Line Voltage Or Low Voltage?

Lighting systems come in two forms: line voltage, which uses the 120-volt AC power in your house, or low voltage, which uses power reduced by a transformer to 12 volts of direct current. Working with line voltage is easy enough for homeowners with experience doing their own electrical work. But it can be dangerous to use outdoors; you may want to hire professional electricians.

  • Most outdoor line-voltage installations require approval from a building inspector. Low-voltage systems are safer for outdoor use and seldom require inspection unless you add a new 120-volt circuit to feed the low-voltage system.

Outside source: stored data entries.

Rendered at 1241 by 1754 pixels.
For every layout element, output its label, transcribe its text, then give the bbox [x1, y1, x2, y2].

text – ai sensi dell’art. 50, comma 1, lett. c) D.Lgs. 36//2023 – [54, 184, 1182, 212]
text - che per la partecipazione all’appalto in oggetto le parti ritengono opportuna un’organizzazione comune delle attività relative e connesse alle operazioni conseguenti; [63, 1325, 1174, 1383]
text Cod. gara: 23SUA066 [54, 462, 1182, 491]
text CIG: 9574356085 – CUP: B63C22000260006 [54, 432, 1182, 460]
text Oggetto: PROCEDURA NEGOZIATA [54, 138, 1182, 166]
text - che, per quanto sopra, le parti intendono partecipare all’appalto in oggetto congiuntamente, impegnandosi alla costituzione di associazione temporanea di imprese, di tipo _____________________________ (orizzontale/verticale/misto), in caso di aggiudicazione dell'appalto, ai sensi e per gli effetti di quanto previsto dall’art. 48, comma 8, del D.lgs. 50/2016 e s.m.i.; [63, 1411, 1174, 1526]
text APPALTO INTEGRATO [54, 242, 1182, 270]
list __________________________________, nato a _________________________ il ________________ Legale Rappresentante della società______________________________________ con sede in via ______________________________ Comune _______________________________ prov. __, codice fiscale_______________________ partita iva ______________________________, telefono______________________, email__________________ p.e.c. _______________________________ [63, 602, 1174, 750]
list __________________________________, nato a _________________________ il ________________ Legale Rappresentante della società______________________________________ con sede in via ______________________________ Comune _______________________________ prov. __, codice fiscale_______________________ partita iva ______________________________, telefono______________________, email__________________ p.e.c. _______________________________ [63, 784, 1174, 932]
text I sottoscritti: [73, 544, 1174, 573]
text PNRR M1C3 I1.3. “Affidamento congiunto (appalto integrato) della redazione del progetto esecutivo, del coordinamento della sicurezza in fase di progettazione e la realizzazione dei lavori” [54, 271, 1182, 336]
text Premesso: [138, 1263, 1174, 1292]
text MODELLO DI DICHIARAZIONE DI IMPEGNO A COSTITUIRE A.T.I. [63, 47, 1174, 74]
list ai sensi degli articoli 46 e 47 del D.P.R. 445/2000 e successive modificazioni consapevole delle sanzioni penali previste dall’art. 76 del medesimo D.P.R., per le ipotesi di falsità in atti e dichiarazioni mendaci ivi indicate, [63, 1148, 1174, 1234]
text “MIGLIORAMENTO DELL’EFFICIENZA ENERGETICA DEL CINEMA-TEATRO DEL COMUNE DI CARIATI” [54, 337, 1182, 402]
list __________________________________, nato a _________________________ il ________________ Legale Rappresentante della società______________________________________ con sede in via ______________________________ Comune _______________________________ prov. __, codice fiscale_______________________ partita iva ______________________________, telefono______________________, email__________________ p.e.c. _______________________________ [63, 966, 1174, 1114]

  • Line voltage is compatible with the wiring you already have, and it’s useful for outdoor appliances and power tools, as well as lighting. Low voltage is safe, easy to install, and inexpensive to operate. If you can’t decide which system to use, think about which one matches your needs best.
  • A line-voltage system requires conduit, fittings, junction boxes, receptacles, fixtures, bulbs, wire, and connectors. Your supplier can tell you what other materials, tools, and hardware you’ll need. Low-voltage systems are designed for use outdoors and require fewer accessories.
  • Several kinds of fixtures are available for both systems, but low-voltage systems generally offer more options. You can find lights to illuminate deck surfaces, walkways, and stairways. Other lights are made to show off plantings, walls, fountains, and other special features. Fixtures are available in many materials, including molded plastic, hand-finished teak, and cast bronze.